Although electronic request for quote (RFQ) platforms already exist, there is still a need for more transparency in the market, says ex-banker, Daniel Sandmeier, CEO of Instimatch Global, a platform provider aiming to disrupt this space.

By connecting counterparties directly and being the first platform to offer live streaming prices for unsecured short-term borrowing and lending, Sandmeier believes the European market is now set to exploit the possibilities of digital.

With 33 corporate, bank and asset managers live on Instimatch, the platform, first established two years ago by a former broker and two fixed-income traders, is making inroads into the traditionally-minded unsecured trading space (with secured market trading on the roadmap).

Matching needs

Following the post-2008 financial crisis liquidity squeeze, the idea was to create a platform that could connect and manage the price visibility of a diverse spread of counterparties. Ranging from corporate treasuries to institutional lenders to large family offices (via their fiduciary banks), the aim is to unlock liquidity across different sectors and geographies in a fully transparent trading environment.

“Trading is still very much a voice-brokered and people-managed business; there’s nothing that has been fully digitised so far. We are digitising one of the least developed parts of the financial market,” explains Sandmeier.

With huge market volumes, most trading being restricted to certain jurisdictions and banks dominating the market, treasurers across different industries cannot easily connect to match excess cash with need for cash, he notes. “If we manage to get a diverse set of counterparties onto the same platform we’ll get tighter spreads, deeper markets, and improved deal execution for a lower cost (around half the cost of traditional voice brokerage).”

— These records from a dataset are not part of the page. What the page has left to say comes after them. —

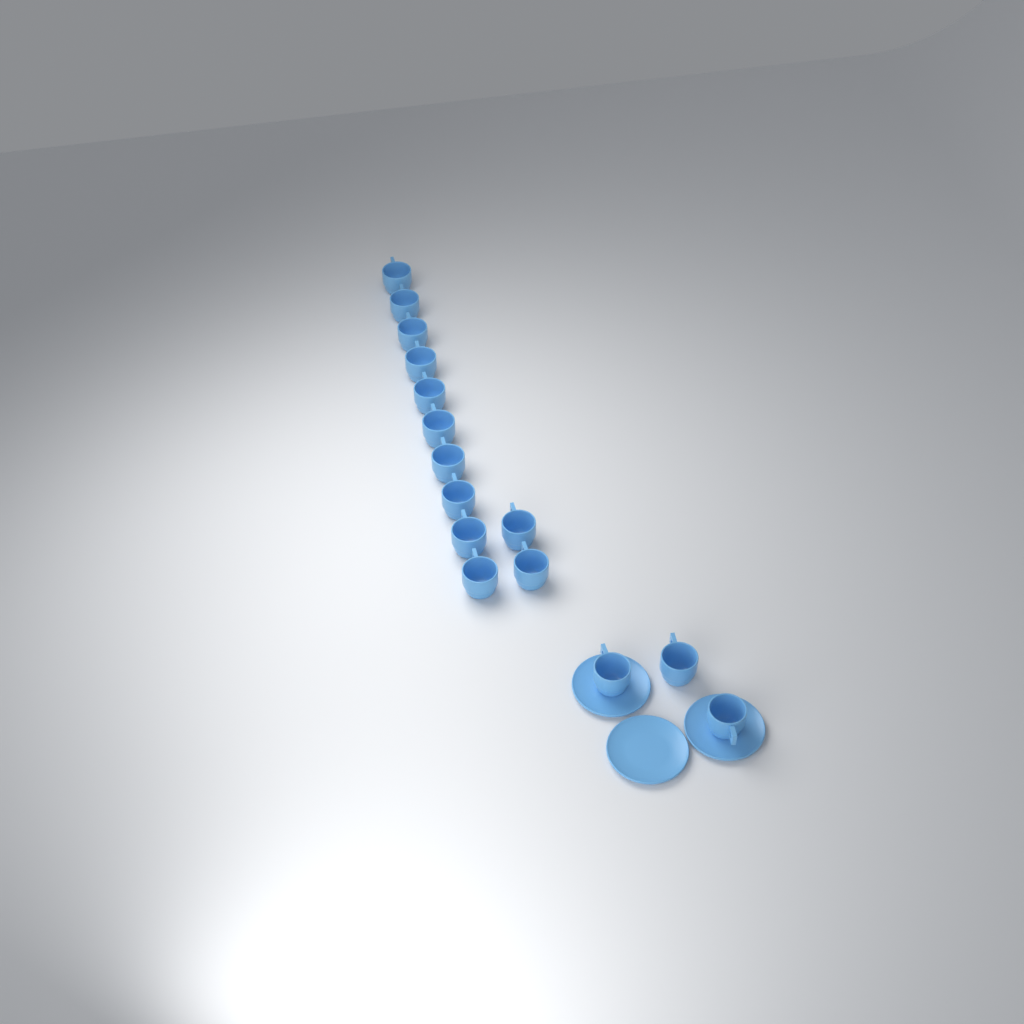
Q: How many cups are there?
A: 15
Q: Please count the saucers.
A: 3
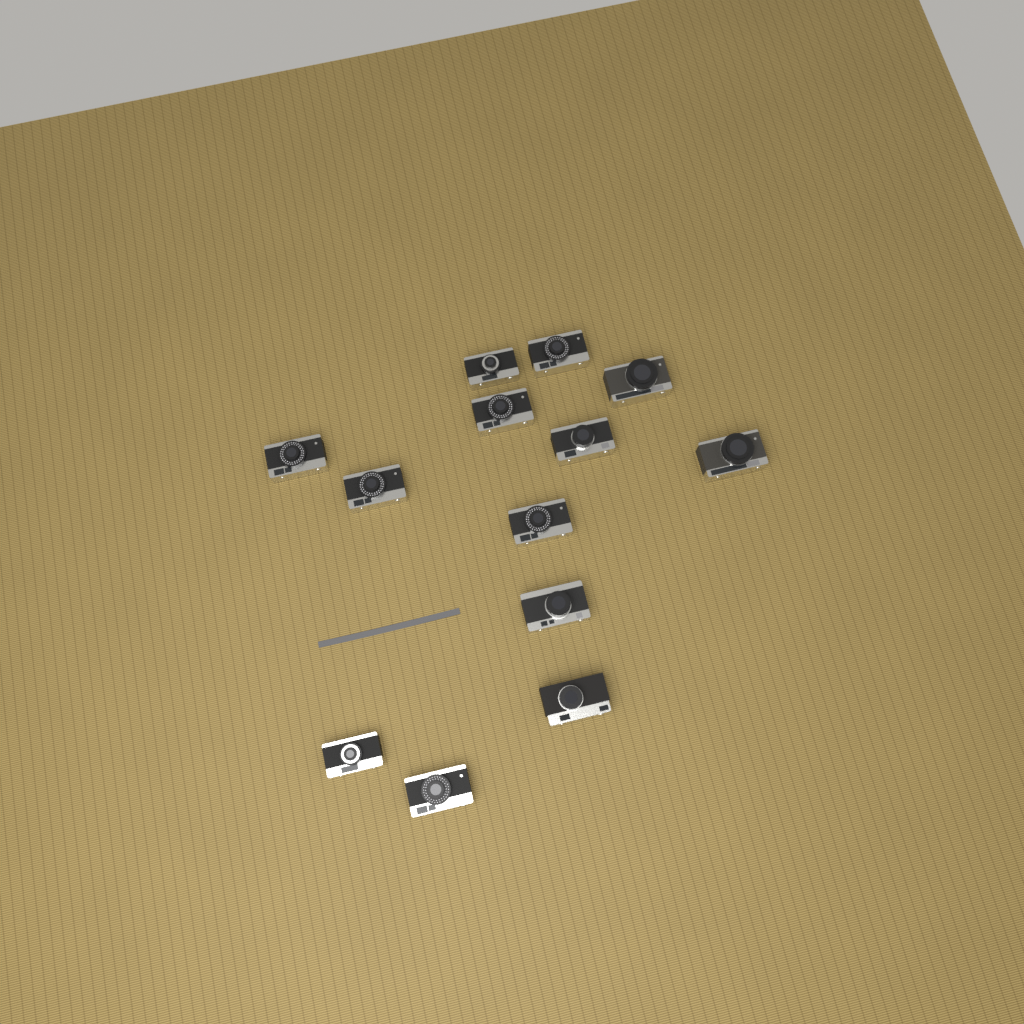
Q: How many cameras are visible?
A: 13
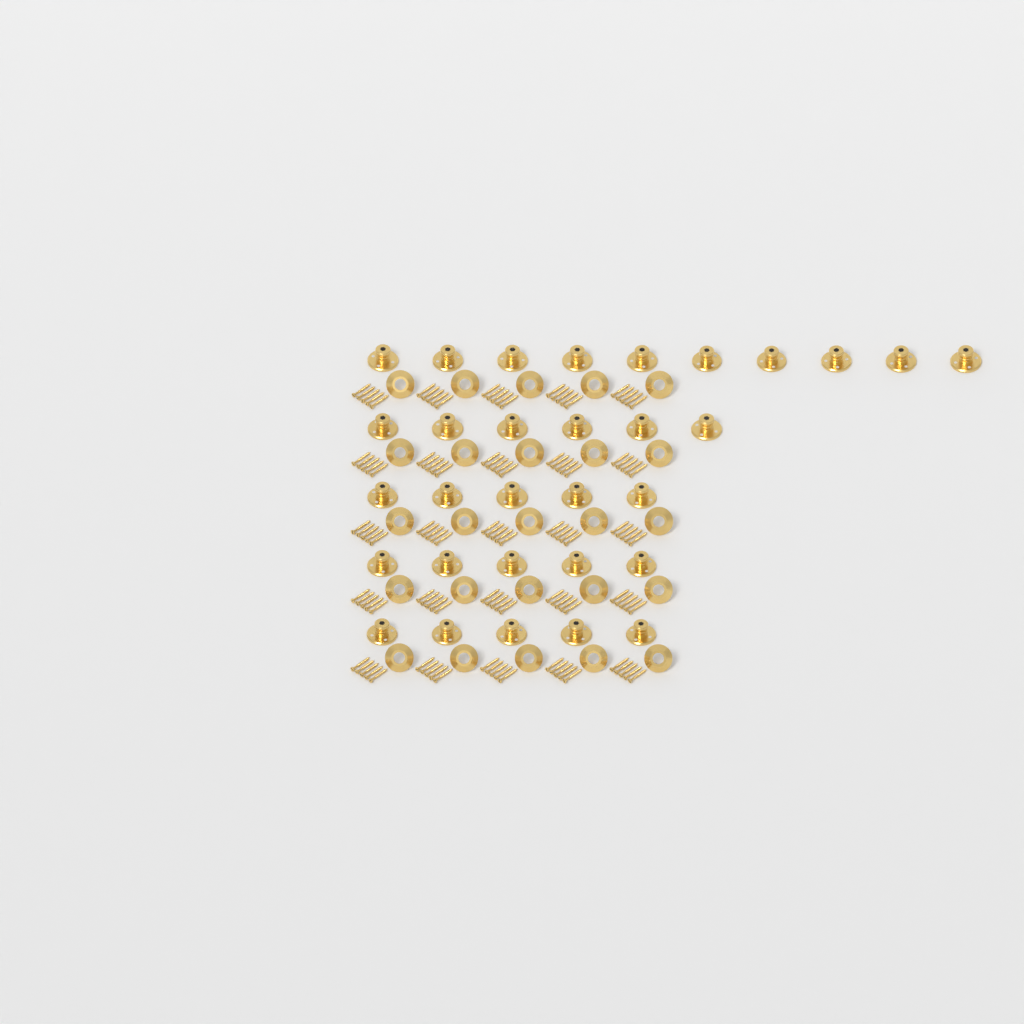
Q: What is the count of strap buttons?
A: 31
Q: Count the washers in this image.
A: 25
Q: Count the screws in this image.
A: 125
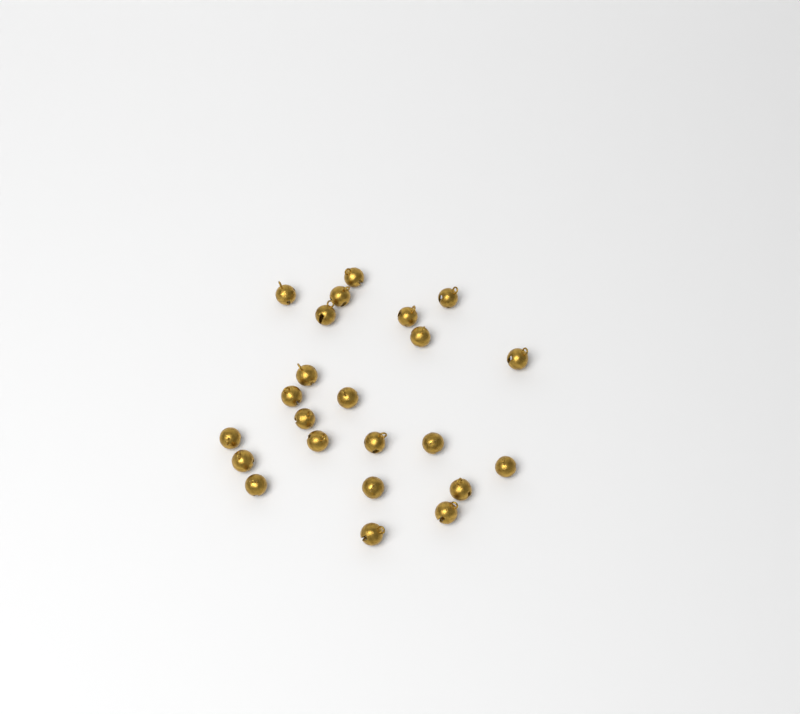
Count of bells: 23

According to Moodys, the non-financial company EMEA cash pile climbed to €974bn, with cash relative to revenue hitting a seven-year high in 2017. Unlocking more of this creates a deeper market for treasurers. “There’s great potential in introducing counterparties that have never traded with each other before,” comments Sandmeier.

Of course, many treasurers have historically preferred to work with a small, select group of counterparties because it is part of their relationship deal or share-of-wallet arrangement. Previously, this objection may not have easily been overcome, admits Michael Schmidt, Executive Chairman of Instimatch.

But he points out that as the world digitises, more lending and borrowing alternatives are emerging and transparency and counterparty diversification are becoming firm policy requirements. Although ‘best execution’ does not impact money markets on a regulatory level, it is becoming increasingly interesting for stakeholders, to the point where it becomes much more difficult to justify those cosy relationships, on either side.

Digital disruptor

At an individual market participant level, a digital platform that can capture and analyse trading data over time from its electronic blotter gives users the kind of intelligence that can support and enhance their future trading actions.

At a macro level, having a wider range of market participants on a single platform could have positive implications for market robustness. In the event of another liquidity squeeze, having a mechanism that is broad enough and sufficiently transparent to alert unsecured market participants, and even central banks, to anomalies in individual countries or sectors would be advantageous to all.

Instimatch appears to offer the transparency and unsecured market breadth, if it does not yet have the reach (it is working on that). But as a platform aimed at disrupting a somewhat reactionary European market, it may be time for treasurers to experience what Sandmeier describes as a “loosening of the boundaries” and see what can be achieved beyond traditional voice and trading.